Specializing in the portrayal of animals, the animal illustrator focuses on the anatomy, habits, and characteristics of animals.
While many use a representational style of rendering animals, others crossover as children’s book illustrators like Helen Beatrix Potter, natural scientist and conservationist, known for her children’s book, The Tale of Peter Rabbit.
Zoological atlases abound with illustrations of horses, birds, and fish, many dating back a couple of hundred years. In 1844, The Atlas of Zooolgie, with illustrations produced by artists who each specialized in drawing a specific species of animal, is a fine example, with plate after plate of glorious creatures in all their splendor.

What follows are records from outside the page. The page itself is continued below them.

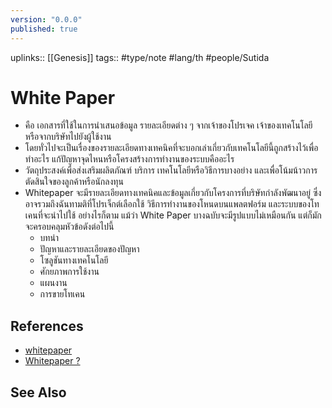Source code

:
 ```yaml
---
version: "0.0.0"
published: true
---
```

uplinks:: [[Genesis]] 
tags:: #type/note #lang/th #people/Sutida

# White Paper
- คือ เอกสารที่ใช้ในการนำเสนอข้อมูล รายละเอียดต่าง ๆ จากเจ้าของโปรเจค เจ้าของเทคโนโลยีหรือจากบริษัทไปยังผู้ใช้งาน 
- โดยทั่วไปจะเป็นเรื่องของรายละเอียดทางเทคนิคที่จะบอกเล่าเกี่ยวกับเทคโนโลยีนี้ถูกสร้างไว้เพื่อทำอะไร แก้ปัญหาจุดไหนหรือโครงสร้างการทำงานของระบบคืออะไร
- วัตถุประสงค์เพื่อส่งเสริมผลิตภัณฑ์ บริการ เทคโนโลยีหรือวิธีการบางอย่าง และเพื่อโน้มน้าวการตัดสินใจของลูกค้าหรือนักลงทุน
- Whitepaper จะมีรายละเอียดทางเทคนิคและข้อมูลเกี่ยวกับโครงการที่บริษัทกำลังพัฒนาอยู่ ซึ่งอาจรวมถึงฉันทามติที่โปรเจ็กต์เลือกใช้ วิธีการทำงานของโหนดบนแพลตฟอร์ม และระบบของโทเคนที่จะนำไปใช้ อย่างไรก็ตาม แม้ว่า White Paper บางฉบับจะมีรูปแบบไม่เหมือนกัน แต่ก็มักจะครอบคลุมหัวข้อดังต่อไปนี้
	-   บทนำ
	-   ปัญหาและรายละเอียดของปัญหา
	-   โซลูชันทางเทคโนโลยี
	-   ศักยภาพการใช้งาน
	-   แผนงาน
	-   การขายโทเคน


## References
- [whitepaper](https://www.moneybuffalo.in.th/vocabulary/what-is-whitepaper)
- [Whitepaper ?](https://zipmex.com/th/glossary/whitepaper/)

## See Also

The smart animal illustrator is a specialist who has studied his subject well: Charles Church or Mark Upton, racehorses; C.J. Brown, livestock, or Steven Jay Sanford, birds. Most animal illustrators work in paint; watercolor, oil or any medium that can be reworked over time, though some use graphite and colored pencil.
Many animal illustrators have a background in animal husbandry; are naturalists, or conservationists.
They study their subjects with intensity to create lifelike renderings of feathers and fins. The sheen of a stallion’s coat, the filament on the gill of a fish, the contours and colors of a European goldfinch, the plumage and tail feathers of a pastel-colored parakeet: nothing escapes the keen eye of the animal illustrator.